Review: Joe Armon-Jones has been a driving force in the resurgence of contemporary jazz and now makes something of a victory lap with this new album on the always essential Brownswood. It's a very modern mix of bass and dub, du jour club culture and his own jazz styles featuring peers like Moses Boyd and Nubya Garcia. Frankly, the whole record is silky, starry-eyed and sublime and the excellent artwork also hist at the cosmic subtleties of this album, but our picks of the bunch are the neo-soul, summery stroll through the park vibes of "Yellow Dandelion", "Gnawa Sweet" which glows with mellifluous Rhodes chords and the uncompromising yet accessible sax and big brass action of album highlight "You Didn't Care".
Review: African-American consciousness is the primary theme of this 10-track collection from Damon Locks Black Monument Ensemble, a 15-piece musical collective headed up by eponymous improvisational artist Damon Locks, who's based in the Windy City.
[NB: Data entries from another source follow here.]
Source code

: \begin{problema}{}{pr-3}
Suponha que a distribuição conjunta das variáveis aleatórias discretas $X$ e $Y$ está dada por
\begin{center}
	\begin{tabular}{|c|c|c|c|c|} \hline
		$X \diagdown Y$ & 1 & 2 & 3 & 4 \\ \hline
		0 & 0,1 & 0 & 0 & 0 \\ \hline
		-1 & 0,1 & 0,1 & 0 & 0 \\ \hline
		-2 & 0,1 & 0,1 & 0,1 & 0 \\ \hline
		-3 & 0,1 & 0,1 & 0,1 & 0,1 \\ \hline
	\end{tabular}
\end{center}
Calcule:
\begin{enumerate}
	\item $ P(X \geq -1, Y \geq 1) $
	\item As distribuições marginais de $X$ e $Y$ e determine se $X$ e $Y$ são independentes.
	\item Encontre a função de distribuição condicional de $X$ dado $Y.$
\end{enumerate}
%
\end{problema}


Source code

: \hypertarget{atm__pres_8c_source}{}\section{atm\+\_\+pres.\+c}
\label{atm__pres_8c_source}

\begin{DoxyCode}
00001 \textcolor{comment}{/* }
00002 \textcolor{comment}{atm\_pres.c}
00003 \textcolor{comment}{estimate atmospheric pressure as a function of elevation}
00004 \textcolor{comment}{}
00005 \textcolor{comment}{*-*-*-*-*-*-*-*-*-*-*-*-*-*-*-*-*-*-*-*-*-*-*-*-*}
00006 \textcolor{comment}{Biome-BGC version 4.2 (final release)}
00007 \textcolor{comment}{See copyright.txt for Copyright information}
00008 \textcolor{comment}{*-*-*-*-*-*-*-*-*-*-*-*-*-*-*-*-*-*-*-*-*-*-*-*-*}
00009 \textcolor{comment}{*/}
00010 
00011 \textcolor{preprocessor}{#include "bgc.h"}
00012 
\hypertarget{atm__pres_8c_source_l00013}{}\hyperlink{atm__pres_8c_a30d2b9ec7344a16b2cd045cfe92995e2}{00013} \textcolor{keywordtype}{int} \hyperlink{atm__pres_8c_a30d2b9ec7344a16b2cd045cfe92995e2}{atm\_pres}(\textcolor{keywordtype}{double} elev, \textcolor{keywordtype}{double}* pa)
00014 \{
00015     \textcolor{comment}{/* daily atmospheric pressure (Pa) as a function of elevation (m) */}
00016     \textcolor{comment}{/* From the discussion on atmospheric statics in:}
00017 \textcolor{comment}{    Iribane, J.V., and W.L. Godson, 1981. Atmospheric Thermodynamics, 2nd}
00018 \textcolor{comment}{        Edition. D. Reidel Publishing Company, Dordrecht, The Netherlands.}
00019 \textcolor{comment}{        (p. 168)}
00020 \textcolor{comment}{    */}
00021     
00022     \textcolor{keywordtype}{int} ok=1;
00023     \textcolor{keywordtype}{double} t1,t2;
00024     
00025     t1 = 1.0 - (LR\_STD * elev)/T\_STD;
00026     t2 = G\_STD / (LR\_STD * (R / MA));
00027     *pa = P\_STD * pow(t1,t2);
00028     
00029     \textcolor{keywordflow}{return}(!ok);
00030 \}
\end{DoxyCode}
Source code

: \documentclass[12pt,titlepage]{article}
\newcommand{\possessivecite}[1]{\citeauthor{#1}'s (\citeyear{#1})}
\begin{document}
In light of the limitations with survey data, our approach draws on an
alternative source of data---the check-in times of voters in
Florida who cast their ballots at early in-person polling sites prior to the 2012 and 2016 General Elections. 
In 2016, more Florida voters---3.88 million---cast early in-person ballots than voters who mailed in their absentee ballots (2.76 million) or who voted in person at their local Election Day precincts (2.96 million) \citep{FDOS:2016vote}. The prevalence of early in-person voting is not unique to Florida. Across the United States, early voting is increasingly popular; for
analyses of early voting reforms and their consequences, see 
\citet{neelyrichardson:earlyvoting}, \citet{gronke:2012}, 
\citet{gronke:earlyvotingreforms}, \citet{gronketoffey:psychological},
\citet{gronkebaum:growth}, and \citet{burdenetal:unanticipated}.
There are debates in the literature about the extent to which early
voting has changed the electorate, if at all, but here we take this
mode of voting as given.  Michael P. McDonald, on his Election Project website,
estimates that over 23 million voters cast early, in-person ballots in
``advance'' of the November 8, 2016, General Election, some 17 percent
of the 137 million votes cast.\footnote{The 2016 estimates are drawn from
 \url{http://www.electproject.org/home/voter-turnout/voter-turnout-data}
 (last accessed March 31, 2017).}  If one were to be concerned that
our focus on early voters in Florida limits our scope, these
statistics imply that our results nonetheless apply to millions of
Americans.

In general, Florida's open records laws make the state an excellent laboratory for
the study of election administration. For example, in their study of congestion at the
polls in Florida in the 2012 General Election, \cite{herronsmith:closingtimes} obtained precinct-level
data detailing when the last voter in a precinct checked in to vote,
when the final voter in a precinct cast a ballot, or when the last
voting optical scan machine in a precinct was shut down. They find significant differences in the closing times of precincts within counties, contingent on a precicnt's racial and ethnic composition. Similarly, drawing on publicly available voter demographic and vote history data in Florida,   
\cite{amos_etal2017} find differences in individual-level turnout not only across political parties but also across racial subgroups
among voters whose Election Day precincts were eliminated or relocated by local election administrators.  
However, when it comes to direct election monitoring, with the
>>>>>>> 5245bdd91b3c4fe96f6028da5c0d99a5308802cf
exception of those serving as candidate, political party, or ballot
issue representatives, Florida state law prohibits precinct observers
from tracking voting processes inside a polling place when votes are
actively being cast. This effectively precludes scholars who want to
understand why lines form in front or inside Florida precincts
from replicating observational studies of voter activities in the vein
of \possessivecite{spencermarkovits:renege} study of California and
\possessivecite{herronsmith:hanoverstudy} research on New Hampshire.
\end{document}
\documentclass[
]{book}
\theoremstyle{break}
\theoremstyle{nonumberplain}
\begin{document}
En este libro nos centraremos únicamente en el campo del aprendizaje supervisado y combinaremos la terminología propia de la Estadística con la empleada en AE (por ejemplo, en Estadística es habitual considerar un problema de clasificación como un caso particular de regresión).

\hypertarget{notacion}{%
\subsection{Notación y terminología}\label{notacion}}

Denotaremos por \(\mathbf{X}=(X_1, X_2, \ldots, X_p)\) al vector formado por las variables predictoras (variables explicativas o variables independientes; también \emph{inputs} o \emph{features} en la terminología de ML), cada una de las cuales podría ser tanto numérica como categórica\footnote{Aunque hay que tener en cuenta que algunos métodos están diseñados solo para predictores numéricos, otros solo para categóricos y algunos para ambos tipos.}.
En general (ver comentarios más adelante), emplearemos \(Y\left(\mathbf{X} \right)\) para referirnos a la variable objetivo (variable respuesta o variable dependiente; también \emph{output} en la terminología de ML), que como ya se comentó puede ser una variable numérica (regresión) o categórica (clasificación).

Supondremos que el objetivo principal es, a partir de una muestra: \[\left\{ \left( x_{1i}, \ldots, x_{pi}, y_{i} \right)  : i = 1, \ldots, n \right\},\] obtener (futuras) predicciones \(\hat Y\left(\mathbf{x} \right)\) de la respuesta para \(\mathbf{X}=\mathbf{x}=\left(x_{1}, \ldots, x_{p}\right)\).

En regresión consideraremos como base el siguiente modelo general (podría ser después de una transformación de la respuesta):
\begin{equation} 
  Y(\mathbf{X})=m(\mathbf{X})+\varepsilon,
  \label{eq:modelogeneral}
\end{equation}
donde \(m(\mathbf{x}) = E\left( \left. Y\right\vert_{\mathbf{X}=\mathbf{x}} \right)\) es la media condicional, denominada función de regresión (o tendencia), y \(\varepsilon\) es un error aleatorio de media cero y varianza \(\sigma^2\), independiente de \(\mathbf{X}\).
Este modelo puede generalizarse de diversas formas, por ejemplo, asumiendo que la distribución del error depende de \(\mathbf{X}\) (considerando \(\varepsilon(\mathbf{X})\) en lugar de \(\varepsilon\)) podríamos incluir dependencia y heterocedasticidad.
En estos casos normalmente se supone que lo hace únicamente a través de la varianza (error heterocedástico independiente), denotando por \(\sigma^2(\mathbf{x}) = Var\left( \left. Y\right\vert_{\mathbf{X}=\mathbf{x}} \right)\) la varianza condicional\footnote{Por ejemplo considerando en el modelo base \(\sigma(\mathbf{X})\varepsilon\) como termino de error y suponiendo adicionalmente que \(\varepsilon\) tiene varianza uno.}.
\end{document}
Sampled Civil Rights-era speeches, Afro-gospel harmonies, heavy 909 kicks and found sounds all find their way into freeform jazz excursions, providing the primary ingredients for a musical stew that defies easy categorisation. If you're looking for soothing, lounge-y vibes you're in the wrong place, but if you like your music 'challenging' both rhythmically and intellectually, this is an album that's worth investigating.
Review: The latest volume in BBE's J Jazz Masterclass series is something of a stone-cold classic: then young Japanese pianist Makoto Terashita's 1983 album-length collaboration with legendary tenor saxophonist Harold Land. Somewhat surprisingly, this is the first time that the sought-after set has been reissued since, making it something of a must-have for serious jazz fans. Both players are clearly audible throughout the LP, with the accompanying bassist and drummer generally kept low in the mix. It's an approach that pays dividends from start to finish, with highlights including the poignant and picturesque "Dear Friends", the epic dancefloor flex of "Dragon Dance" and the raucous, high-octane thrills of "Crossing".